ОПИСАНИЕ ЗАДАНИЯ -
Допишите следующую часть текста о споре вокруг наследия Петра Митурича, начиная сразу после его последнего предложения.

ТЕКСТОВЫЙ ФРАГМЕНТ -
_ _ _ _
Выбрать главу

Час этот настал вскоре после его смерти: в стране стало «подтаивать», жестокий мороз сменился начавшейся оттепелью, возвращались забытые имена. Первая за многие годы посмертная выставка Петра Митурича на Кузнецком мосту стала московской сенсацией. На нее ломились посетители. О ней вполне благосклонно отозвалась пресса. И лишь тогда двое старших детей художника вспомнили, что и они — тоже «при чем»… Работы отца вдруг обрели материальную ценность, а в недалеком будущем неизбежно должны были обрести еще большую: теперь уже этого не мог бы понять только полный глупец.

Иск о «разделе имущества» для Мая — младшего сына Петра Васильевича и, стало быть, племянника Велимира Хлебникова — был громом среди ясного неба: этого удара он не ожидал. Он свято исполнял просьбу отца: сохранить в целости все, что тот создал, объединив это и с тем, что осталось от Велимира, и с творческим наследием Веры. Получился бы уникальный комплекс работ совершенно различного жанра, типа и стиля — итог жизни одной замечательной русской семьи. Об этом сохранилась в тетради запись Петра Митурича. Ее авторство никем не оспаривалось, но — и это была сущая правда, — не заверенная нотариусом, она никакого юридического значения не имела.

— Голубчик, — жалобно доносилось из телефонной трубки, — надо что-то сделать! Нельзя допустить этот разбой! — Маршак чуть не плакал. — Когда Май приходит ко мне, у меня полное ощущение, что вошел Велимир. Вылитый Велимир… И я не могу смотреть ему в глаза от сознания своего бессилия. Его глазами смотрит на меня сам Хлебников, вы понимаете? Не бросайте Мая, голубчик!..

Я-то бросать его не собирался, да что ему тол ку от этого?! Закон был не на его стороне. Но… Кто и когда в советском суде соблюдал законы? Стыдно сказать, только на привычное беззаконие и можно было рассчитывать, обратив постылый советский стереотип в свою пользу. Несомненное завещание Петра Васильевича законной силы не имело, — я решил, однако, сыграть на привычной для нас демагогии. Меня утешало одно: на этот раз, по большому моральному счету, она могла послужить доброму делу.

По моей рекомендации было составлено и тут же опубликовано в «Литературной газете» (11 июня 1959 года) коллективное письмо в защиту целостности творческого наследия покойного художника. Его подписали Маршак, Чуковский, Коненков, Фаворский, Кукрыниксы, Сарра Лебедева и другие деятели культуры. Но, вместо того, чтобы найти аргументы для справедливого решения конкретного дела, газетные редакторы, опять же по чисто советской традиции, вывели «проблему» на пресловутое обобщение: «Не пора ли в законодательном порядке предусмотреть, чтобы художественные ценности, оставшиеся после смерти художника, были ограждены от формального раздела наследниками, а судьба произведений определялась интересами общества?»
_ _ _ _
СОДЕРЖИМОЕ НАБОРА -
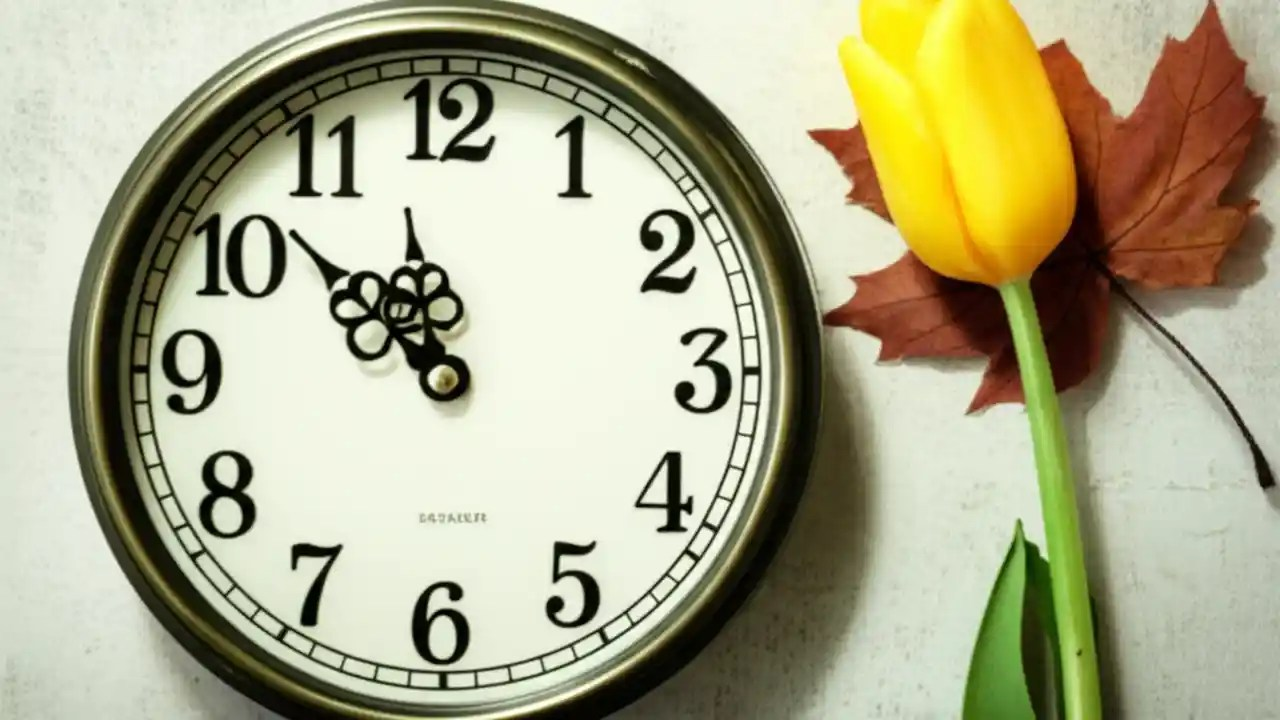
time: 11:52
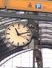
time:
_ _ _ _
РЕЗУЛЬТАТ -
Трудно поверить, что к этому убогому тексту могла прикоснуться рука тех писателей, чья подпись стоит под письмом. Но главное — получалось так, что именитые деятели культуры попросту предлагали государству грабить художников! Присваивать их труд. Без всякого камуфляжа! Это был не столько голос писателей и художников, сколько рык революционных братишек…

И — что еще главнее! Из этого текста с очевидностью следовало: защитники Мая признавали всю незаконность своей «защиты» и возлагали надежды лишь на новый закон, который, будь он даже и принят, никакого отношения к судьбе спорного наследия все равно иметь бы не мог. Сами «подписанты» ничего подобного не писали: в этом заверил меня Маршак, а позже, когда я его об этом спросил, подтвердил и Чуковский. Но их подписи стояли под опубликованным материалом, и оспорить это — по причинам понятным — они не могли. Газетная вырезка была приобщена к судебному делу и таким образом стала как бы «юридическим фактом». Вот с таким багажом мне предстояло отстаивать — воспользуюсь кондовым юридическим языком — интересы моего доверителя.

Никакого шанса выиграть процесс, разумеется, не было. Но я надеялся хотя бы на сочувствие суда: ведь мы защищали действительно честное и благородное дело! Надеялся на то, что он попробует склонить истцов к выполнению несомненной даже для них воли отца, — к добровольному отказу от раздела. То есть — до тех пор, пока все иные альтернативы не будут отвергнуты, — хотя бы морально останется с нами и попробует в рамках закона как-то помочь. К тому времени и Русский музей в Ленинграде, и Пушкинский в Москве письменно выразили готовность принять с благодарностью в дар все наследие Петра Митурича, Веры и Велимира Хлебниковых и отвести ему достойное место в своей экспозиции. Май немедленно согласился, Мария и Василий столь же быстро отвергли.

У суда (у судьи, если точнее) мы, однако, не встретили ни малейшего сочувствия. «Да кто он такой, этот ваш Митурич? — глумился судья. — Что он сделал для народа? Где общественное признание?» Городской суд помешался на Каланчевке, и, довольный собою, судья с ухмылкой предложил всем нам выйти на привокзальную площадь, дабы опросить с десяток прохожих, знают ли они, кто такой Петр Митурич. Два кивалы — «народные заседатели» — льстиво хихикнули. Невежды торжествовали. Пререкание с судьей, будь он хоть трижды невежда и четырежды хам, заведомо исключалось.

Не помню уже, по какому поводу я, сознавая, что в этой атмосфере процесс завершать нельзя, поднялся, чтобы огласить ходатайство. Тут произошло нечто ошеломительное. Судья (буквально через год или два он, по неведомым мне причинам, покинет судейское кресло, станет членом коллегии адвокатов, обретет приличную репутацию, будет запросто встречаться со мной на адвокатских собраниях, и я никогда ему не напомню его паскудства!) брезгливо махнул рукой и даже без злобы, вообще без всяких эмоций, как собаке, которая не вовремя тявкнула, спокойно бросил: «Заткнитесь!»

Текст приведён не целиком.